▶ Your task
Lines from the opening of the material through the line containing "Owner accounts" must be duplicated word for word. Pictures are not.

▶ Excerpted records

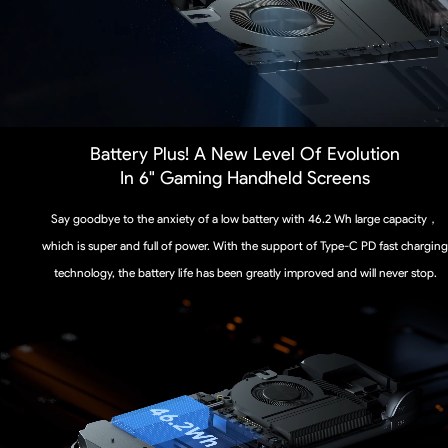
Battery Plus! A New Level Of Evolution
In 6" Gaming Handheld Screens
Say goodbye to the anxiety of a low battery with 46.2 Wh large capacity，
which is super and full of power. With the support of Type-C PD fast charging
technology, the battery life has been greatly improved and will never stop.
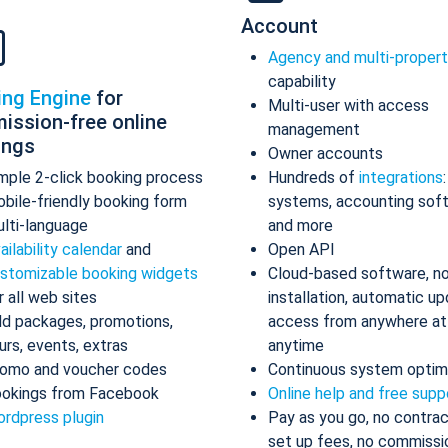
Account
Agency and multi-proper
capability
ing Engine
for
Multi-user with access
ission-free online
management
ings
Owner accounts
mple 2-click booking process
Hundreds of
integrations
bile-friendly booking form
systems, accounting sof
lti-language
and more
ailability calendar
and
Open API
stomizable booking widgets
Cloud-based software, n
r all web sites
installation, automatic up
d packages, promotions,
access from anywhere at
urs, events, extras
anytime
omo and voucher codes
Continuous system optim
okings from Facebook
Online help and free supp
rdpress plugin
Pay as you go, no contrac
set up fees, no commissi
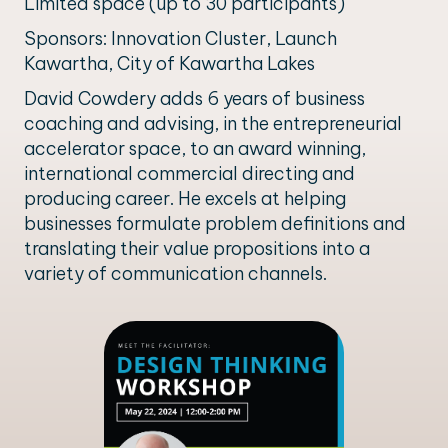
Limited space (up to 30 participants)
Sponsors: Innovation Cluster, Launch
Kawartha, City of Kawartha Lakes
David Cowdery adds 6 years of business
coaching and advising, in the entrepreneurial
accelerator space, to an award winning,
international commercial directing and
producing career. He excels at helping
businesses formulate problem definitions and
translating their value propositions into a
variety of communication channels.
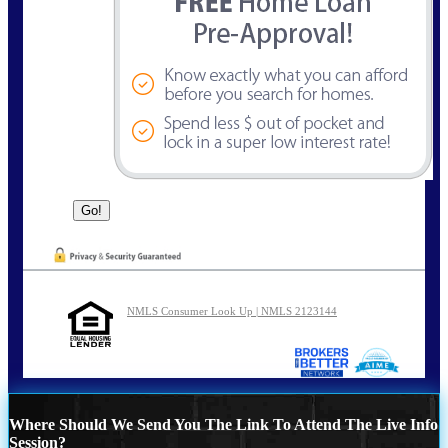
NMLS Consumer Look Up | NMLS 2123144
Where Should We Send You The Link To Attend The Live Info
Session?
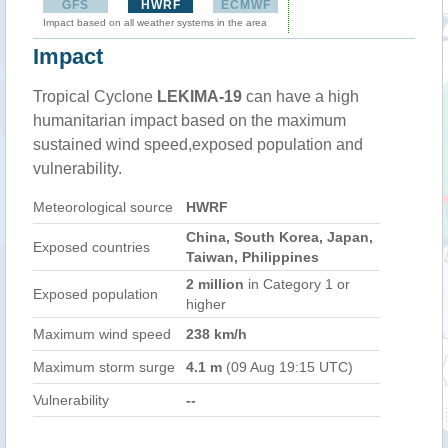
GFS
HWRF
ECMWF
Impact based on all weather systems in the area
Impact
Tropical Cyclone
LEKIMA-19
can have a high
humanitarian impact based on the maximum
sustained wind speed,exposed population and
vulnerability.
Meteorological source
HWRF
China, South Korea, Japan,
Exposed countries
Taiwan, Philippines
2 million
in Category 1 or
Exposed population
higher
Maximum wind speed
238 km/h
Maximum storm surge
4.1 m
(09 Aug 19:15 UTC)
Vulnerability
--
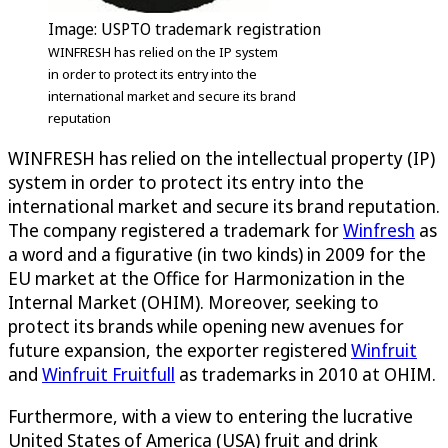
Image: USPTO trademark registration
WINFRESH has relied on the IP system
in order to protect its entry into the
international market and secure its brand
reputation
WINFRESH has relied on the intellectual property (IP)
system in order to protect its entry into the
international market and secure its brand reputation.
The company registered a trademark for
Winfresh
as
a word and a figurative (in two kinds) in 2009 for the
EU market at the Office for Harmonization in the
Internal Market (OHIM). Moreover, seeking to
protect its brands while opening new avenues for
future expansion, the exporter registered
Winfruit
and
Winfruit Fruitfull
as trademarks in 2010 at OHIM.
Furthermore, with a view to entering the lucrative
United States of America (USA) fruit and drink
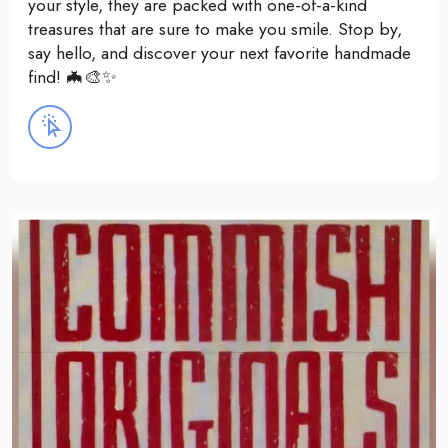
your style, they are packed with one-of-a-kind
treasures that are sure to make you smile. Stop by,
say hello, and discover your next favorite handmade
find! 🦇🎨✨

▶ Solution to this exercise
Battery Plus! A New Level Of Evolution
In 6" Gaming Handheld Screens
Say goodbye to the anxiety of a low battery with 46.2 Wh large capacity，
which is super and full of power. With the support of Type-C PD fast charging
technology, the battery life has been greatly improved and will never stop.
Account
Agency and multi-proper
capability
ing Engine
for
Multi-user with access
ission-free online
management
ings
Owner accounts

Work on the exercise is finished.